Entries shown Block Start
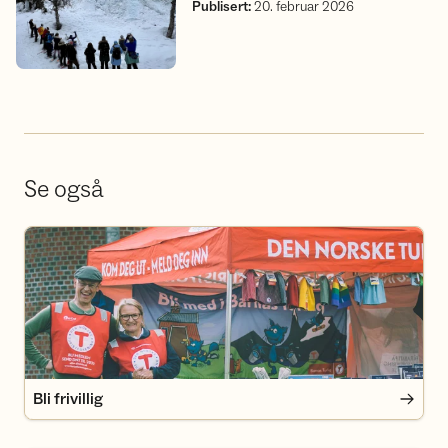
Publisert
:
20. februar 2026
Se også
Bli frivillig
Bli frivillig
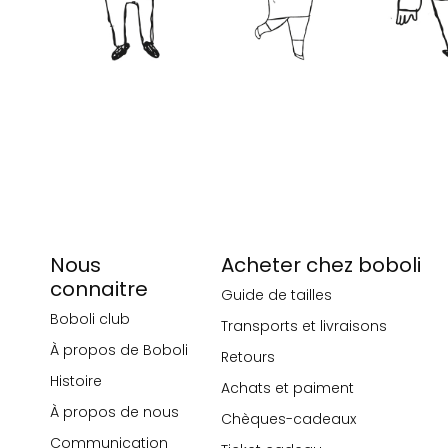
Nous
Acheter chez boboli
connaitre
Guide de tailles
Boboli club
Transports et livraisons
À propos de Boboli
Retours
Histoire
Achats et paiment
À propos de nous
Chèques-cadeaux
Communication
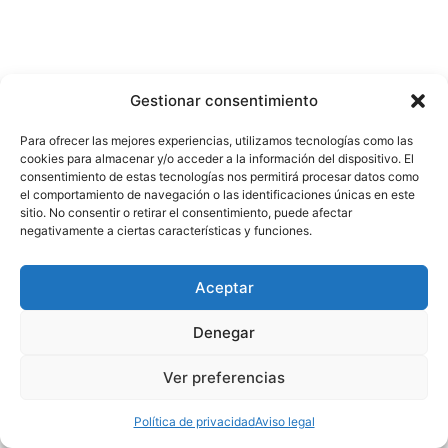
Gestionar consentimiento
Para ofrecer las mejores experiencias, utilizamos tecnologías como las
cookies para almacenar y/o acceder a la información del dispositivo. El
consentimiento de estas tecnologías nos permitirá procesar datos como
el comportamiento de navegación o las identificaciones únicas en este
Contacto
sitio. No consentir o retirar el consentimiento, puede afectar
negativamente a ciertas características y funciones.
Nosotros
Política de privacidad
Aviso legal
Aceptar
Denegar
Ver preferencias
Copyright © 2026 Escuela de Comunicación
Política de privacidad
Aviso legal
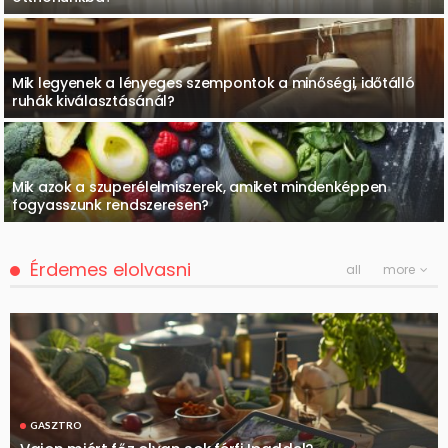
Mik legyenek a lényeges szempontok a minőségi, időtálló
ruhák kiválasztásánál?
Mik azok a szuperélelmiszerek, amiket mindenképpen
fogyasszunk rendszeresen?
Érdemes elolvasni
all
more
GASZTRO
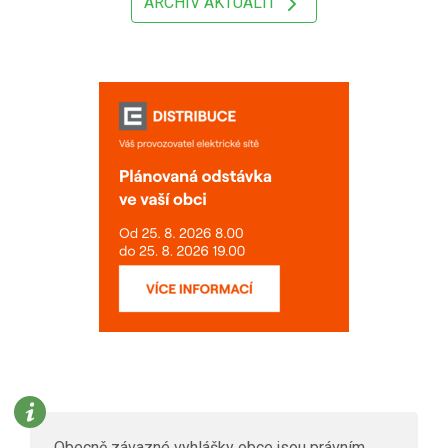
ARCHIV AKTUALIT
Obecně závazné vyhlášky obce jsou právním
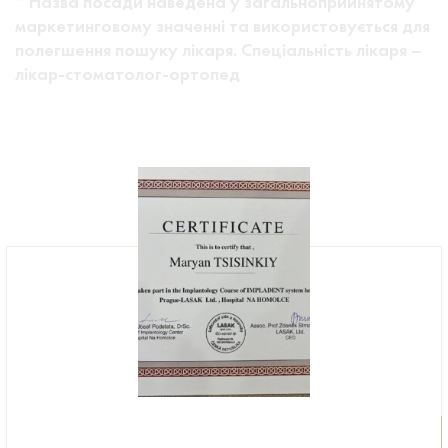
* Назва посади наведена у загальноприйнятому
маркетинговому значенні та використовується для
полегшення пошуку лікаря. Спеціальність лікаря –
лікар-стоматолог-ортопед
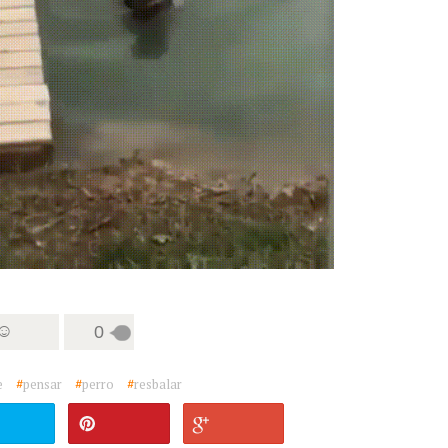
 ☺
0
e
#
pensar
#
perro
#
resbalar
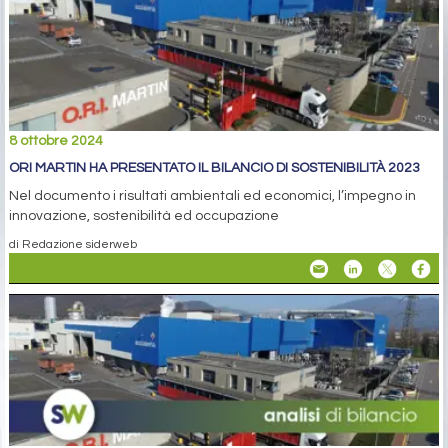
8 ottobre 2024
ORI MARTIN HA PRESENTATO IL BILANCIO DI SOSTENIBILITÀ 2023
Nel documento i risultati ambientali ed economici, l’impegno in
innovazione, sostenibilità ed occupazione
di Redazione siderweb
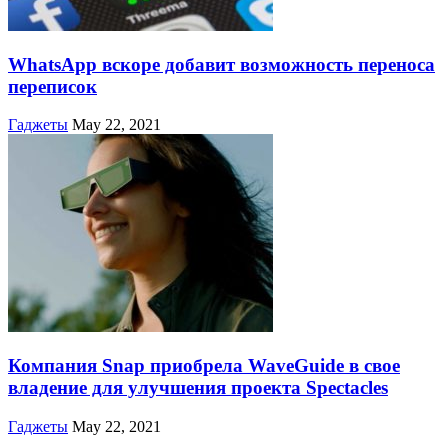
WhatsApp вскоре добавит возможность переноса
переписок
Гаджеты
May 22, 2021
Компания Snap приобрела WaveGuide в свое
владение для улучшения проекта Spectacles
Гаджеты
May 22, 2021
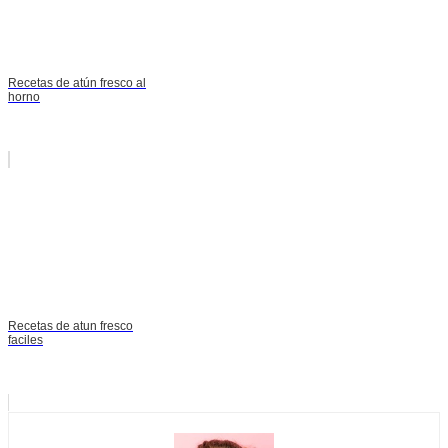
Recetas de atún fresco al
horno
Recetas de atun fresco
faciles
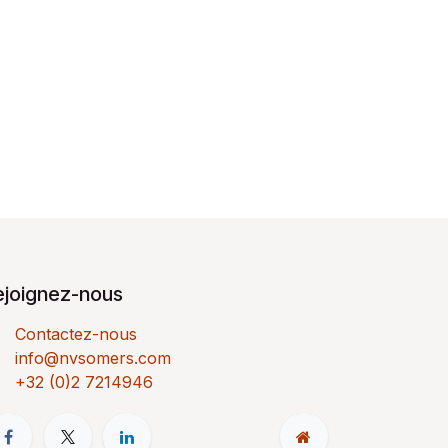
ejoignez-nous
Contactez-nous
info@nvsomers.com
+32 (0)2 7214946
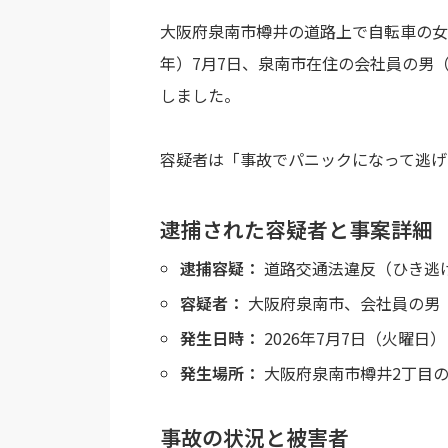
大阪府泉南市樽井の道路上で自転車の女性
年）7月7日、泉南市在住の会社員の男
しました。
容疑者は「事故でパニックになって逃げ
逮捕された容疑者と事案詳細
逮捕容疑：
道路交通法違反（ひき逃
容疑者：
大阪府泉南市、会社員の男（
発生日時：
2026年7月7日（火曜日） 
発生場所：
大阪府泉南市樽井2丁目
事故の状況と被害者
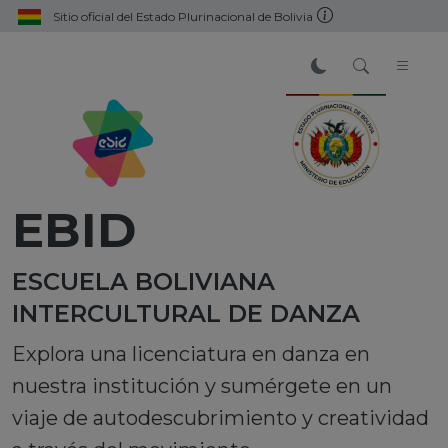
Sitio oficial del Estado Plurinacional de Bolivia
EBID
ESCUELA BOLIVIANA
INTERCULTURAL DE DANZA
Explora una licenciatura en danza en
nuestra institución y sumérgete en un
viaje de autodescubrimiento y creatividad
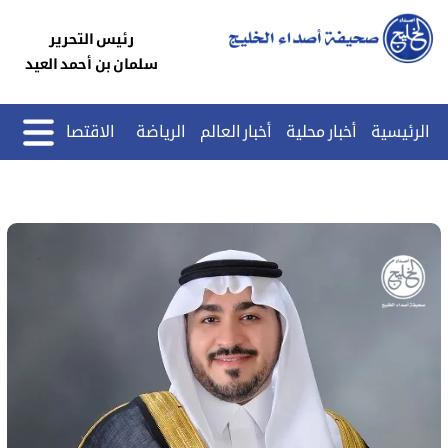
رئيس التحرير
سلمان بن أحمد العيد
الرئيسية
أخبار محلية
أخبار العالم
الرياضة
الاقتصاد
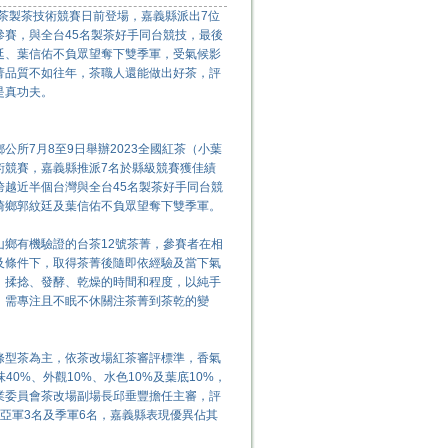
紅茶製茶技術競賽日前登場，嘉義縣派出7位
參賽，與全台45名製茶好手同台競技，最後
廷、葉信佑不負眾望奪下雙季軍，受氣候影
菁品質不如往年，茶職人還能做出好茶，評
是真功夫。
公所7月8至9日舉辦2023全國紅茶（小葉
術競賽，嘉義縣推派7名於縣級競賽獲佳績
跨越近半個台灣與全台45名製茶好手同台競
崎鄉郭紋廷及葉信佑不負眾望奪下雙季軍。
山鄉有機驗證的台茶12號茶菁，參賽者在相
及條件下，取得茶菁後隨即依經驗及當下氣
、揉捻、發酵、乾燥的時間和程度，以純手
，需專注且不眠不休關注茶菁到茶乾的變
條型茶為主，依茶改場紅茶審評標準，香氣
味40%、外觀10%、水色10%及葉底10%，
業委員會茶改場副場長邱垂豐擔任主審，評
、亞軍3名及季軍6名，嘉義縣表現優異佔其
。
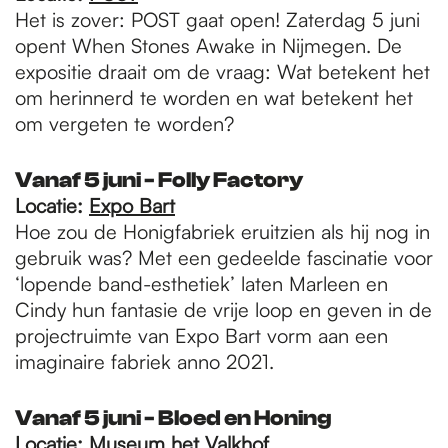
Het is zover: POST gaat open! Zaterdag 5 juni
opent When Stones Awake in Nijmegen. De
expositie draait om de vraag: Wat betekent het
om herinnerd te worden en wat betekent het
om vergeten te worden?
Vanaf 5 juni - Folly Factory
Locatie:
Expo Bart
Hoe zou de Honigfabriek eruitzien als hij nog in
gebruik was? Met een gedeelde fascinatie voor
‘lopende band-esthetiek’ laten Marleen en
Cindy hun fantasie de vrije loop en geven in de
projectruimte van Expo Bart vorm aan een
imaginaire fabriek anno 2021.
Vanaf 5 juni - Bloed en Honing
Locatie:
Museum het Valkhof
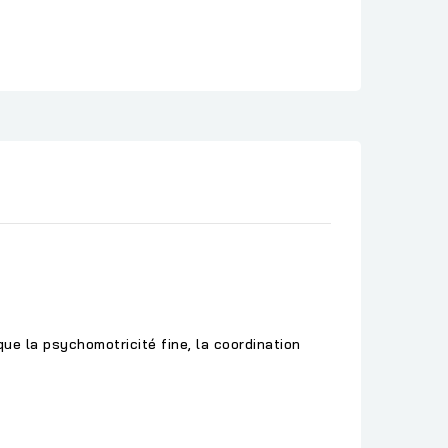
que la psychomotricité fine, la coordination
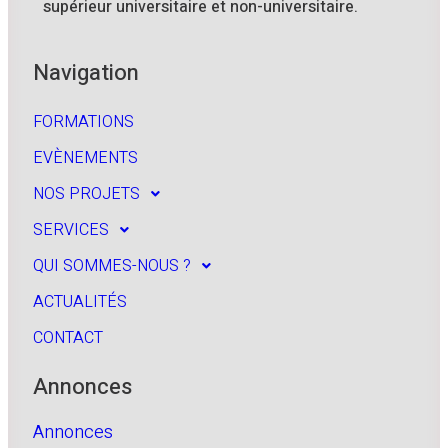
supérieur universitaire et non-universitaire.
Navigation
FORMATIONS
EVÈNEMENTS
NOS PROJETS
SERVICES
QUI SOMMES-NOUS ?
ACTUALITÉS
CONTACT
Annonces
Annonces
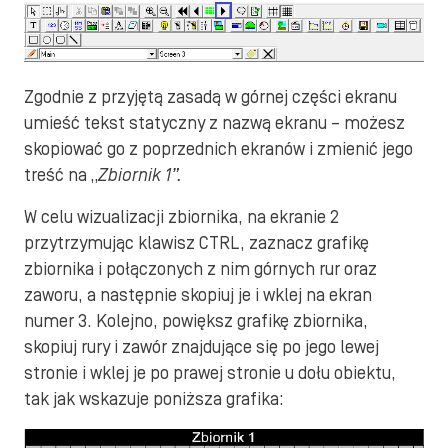
Zgodnie z przyjętą zasadą w górnej części ekranu
umieść tekst statyczny z nazwą ekranu – możesz
skopiować go z poprzednich ekranów i zmienić jego
treść na „
Zbiornik 1”.
W celu wizualizacji zbiornika, na ekranie 2
przytrzymując klawisz CTRL, zaznacz grafikę
zbiornika i połączonych z nim górnych rur oraz
zaworu, a następnie skopiuj je i wklej na ekran
numer 3. Kolejno, powiększ grafikę zbiornika,
skopiuj rury i zawór znajdujące się po jego lewej
stronie i wklej je po prawej stronie u dołu obiektu,
tak jak wskazuje poniższa grafika:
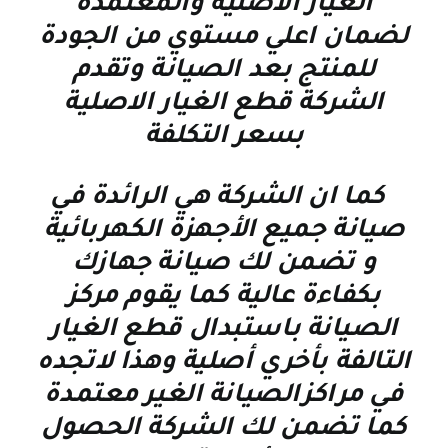
الغيار الاصليه والمعتمدة
لضمان اعلي مستوي من الجودة
للمنتج بعد الصيانة وتقدم
الشركة قطع الغيار الاصلية
بسعر التكلفة
كما ان الشركة هي الرائدة في
صيانة جميع الأجهزة الكهربائية
و تضمن لك صيانة جهازك
بكفاءة عالية كما يقوم مركز
الصيانة باستبدال قطع الغيار
التالفة بأخري أصلية وهذا لاتجده
في مراكزالصيانة الغير معتمدة
كما تضمن لك الشركة الحصول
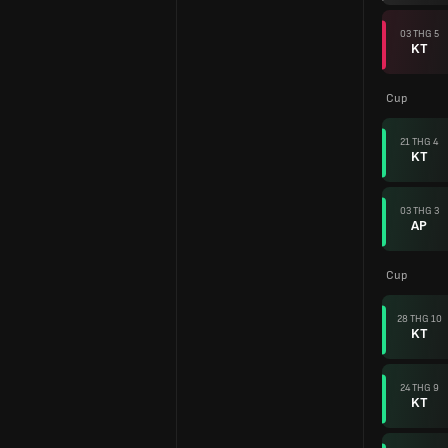
03 THG 5
KT
Cup
21 THG 4
KT
03 THG 3
AP
Cup
28 THG 10
KT
24 THG 9
KT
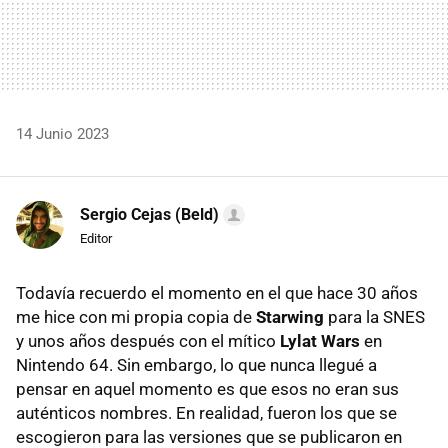
14 Junio 2023
Sergio Cejas (Beld)
Editor
Todavía recuerdo el momento en el que hace 30 años
me hice con mi propia copia de
Starwing
para la SNES
y unos años después con el mítico
Lylat Wars
en
Nintendo 64. Sin embargo, lo que nunca llegué a
pensar en aquel momento es que esos no eran sus
auténticos nombres. En realidad, fueron los que se
escogieron para las versiones que se publicaron en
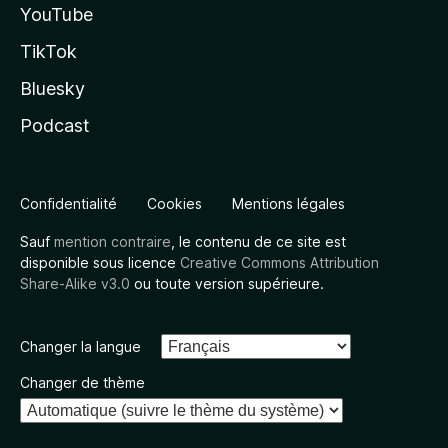
YouTube
TikTok
Bluesky
Podcast
Confidentialité
Cookies
Mentions légales
Sauf
mention contraire
, le contenu de ce site est
disponible sous licence
Creative Commons Attribution
Share-Alike v3.0
ou toute version supérieure.
Changer la langue
Changer de thème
Entries shown Block End
◆ **Exercise**:
Set down all of the lines above word for word, leaving out the pictures.

◆ **Output below**:
Publisert
:
20. februar 2026
Se også
Bli frivillig
Bli frivillig
Nous
Acheter chez boboli
connaitre
Guide de tailles
Boboli club
Transports et livraisons
À propos de Boboli
Retours
Histoire
Achats et paiment
À propos de nous
Chèques-cadeaux
Communication
Gestionar consentimiento
Para ofrecer las mejores experiencias, utilizamos tecnologías como las
cookies para almacenar y/o acceder a la información del dispositivo. El
consentimiento de estas tecnologías nos permitirá procesar datos como
el comportamiento de navegación o las identificaciones únicas en este
Contacto
sitio. No consentir o retirar el consentimiento, puede afectar
negativamente a ciertas características y funciones.
Nosotros
Política de privacidad
Aviso legal
Aceptar
Denegar
Ver preferencias
Copyright © 2026 Escuela de Comunicación
Política de privacidad
Aviso legal
Mik legyenek a lényeges szempontok a minőségi, időtálló
ruhák kiválasztásánál?
Mik azok a szuperélelmiszerek, amiket mindenképpen
fogyasszunk rendszeresen?
Érdemes elolvasni
all
more
GASZTRO
ARCHIV AKTUALIT
Obecně závazné vyhlášky obce jsou právním
* Назва посади наведена у загальноприйнятому
маркетинговому значенні та використовується для
полегшення пошуку лікаря. Спеціальність лікаря –
лікар-стоматолог-ортопед
 ☺
0
e
#
pensar
#
perro
#
resbalar
8 ottobre 2024
ORI MARTIN HA PRESENTATO IL BILANCIO DI SOSTENIBILITÀ 2023
Nel documento i risultati ambientali ed economici, l’impegno in
innovazione, sostenibilità ed occupazione
di Redazione siderweb
WhatsApp вскоре добавит возможность переноса
переписок
Гаджеты
May 22, 2021
Компания Snap приобрела WaveGuide в свое
владение для улучшения проекта Spectacles
Гаджеты
May 22, 2021
Recetas de atún fresco al
horno
Recetas de atun fresco
faciles
ejoignez-nous
Contactez-nous
info@nvsomers.com
+32 (0)2 7214946
大阪府泉南市樽井の道路上で自転車の女性
年）7月7日、泉南市在住の会社員の男
しました。
容疑者は「事故でパニックになって逃げ
逮捕された容疑者と事案詳細
逮捕容疑：
道路交通法違反（ひき逃
容疑者：
大阪府泉南市、会社員の男（
発生日時：
2026年7月7日（火曜日） 
発生場所：
大阪府泉南市樽井2丁目
事故の状況と被害者
Sitio oficial del Estado Plurinacional de Bolivia
EBID
ESCUELA BOLIVIANA
INTERCULTURAL DE DANZA
Explora una licenciatura en danza en
nuestra institución y sumérgete en un
viaje de autodescubrimiento y creatividad
رئيس التحرير
سلمان بن أحمد العيد
الرئيسية
أخبار محلية
أخبار العالم
الرياضة
الاقتصاد
紅茶製茶技術競賽日前登場，嘉義縣派出7位
參賽，與全台45名製茶好手同台競技，最後
廷、葉信佑不負眾望奪下雙季軍，受氣候影
菁品質不如往年，茶職人還能做出好茶，評
是真功夫。
公所7月8至9日舉辦2023全國紅茶（小葉
術競賽，嘉義縣推派7名於縣級競賽獲佳績
跨越近半個台灣與全台45名製茶好手同台競
崎鄉郭紋廷及葉信佑不負眾望奪下雙季軍。
山鄉有機驗證的台茶12號茶菁，參賽者在相
及條件下，取得茶菁後隨即依經驗及當下氣
、揉捻、發酵、乾燥的時間和程度，以純手
，需專注且不眠不休關注茶菁到茶乾的變
條型茶為主，依茶改場紅茶審評標準，香氣
味40%、外觀10%、水色10%及葉底10%，
業委員會茶改場副場長邱垂豐擔任主審，評
、亞軍3名及季軍6名，嘉義縣表現優異佔其
。
Het is zover: POST gaat open! Zaterdag 5 juni
opent When Stones Awake in Nijmegen. De
expositie draait om de vraag: Wat betekent het
om herinnerd te worden en wat betekent het
om vergeten te worden?
Vanaf 5 juni - Folly Factory
Locatie:
Expo Bart
Hoe zou de Honigfabriek eruitzien als hij nog in
gebruik was? Met een gedeelde fascinatie voor
‘lopende band-esthetiek’ laten Marleen en
Cindy hun fantasie de vrije loop en geven in de
projectruimte van Expo Bart vorm aan een
imaginaire fabriek anno 2021.
Vanaf 5 juni - Bloed en Honing
Locatie:
Museum het Valkhof
que la psychomotricité fine, la coordination
supérieur universitaire et non-universitaire.
Navigation
FORMATIONS
EVÈNEMENTS
NOS PROJETS
SERVICES
QUI SOMMES-NOUS ?
ACTUALITÉS
CONTACT
Annonces
Annonces
Zgodnie z przyjętą zasadą w górnej części ekranu
umieść tekst statyczny z nazwą ekranu – możesz
skopiować go z poprzednich ekranów i zmienić jego
treść na „
Zbiornik 1”.
W celu wizualizacji zbiornika, na ekranie 2
przytrzymując klawisz CTRL, zaznacz grafikę
zbiornika i połączonych z nim górnych rur oraz
zaworu, a następnie skopiuj je i wklej na ekran
numer 3. Kolejno, powiększ grafikę zbiornika,
skopiuj rury i zawór znajdujące się po jego lewej
stronie i wklej je po prawej stronie u dołu obiektu,
tak jak wskazuje poniższa grafika:
الغيار الاصليه والمعتمدة
لضمان اعلي مستوي من الجودة
للمنتج بعد الصيانة وتقدم
الشركة قطع الغيار الاصلية
بسعر التكلفة
كما ان الشركة هي الرائدة في
صيانة جميع الأجهزة الكهربائية
و تضمن لك صيانة جهازك
بكفاءة عالية كما يقوم مركز
الصيانة باستبدال قطع الغيار
التالفة بأخري أصلية وهذا لاتجده
في مراكزالصيانة الغير معتمدة
كما تضمن لك الشركة الحصول
03 THG 5
KT
Cup
21 THG 4
KT
03 THG 3
AP
Cup
28 THG 10
KT
24 THG 9
KT
14 Junio 2023
Sergio Cejas (Beld)
Editor
Todavía recuerdo el momento en el que hace 30 años
me hice con mi propia copia de
Starwing
para la SNES
y unos años después con el mítico
Lylat Wars
en
Nintendo 64. Sin embargo, lo que nunca llegué a
pensar en aquel momento es que esos no eran sus
auténticos nombres. En realidad, fueron los que se
escogieron para las versiones que se publicaron en
YouTube
TikTok
Bluesky
Podcast
Confidentialité
Cookies
Mentions légales
Sauf
mention contraire
, le contenu de ce site est
disponible sous licence
Creative Commons Attribution
Share-Alike v3.0
ou toute version supérieure.
Changer la langue
Changer de thème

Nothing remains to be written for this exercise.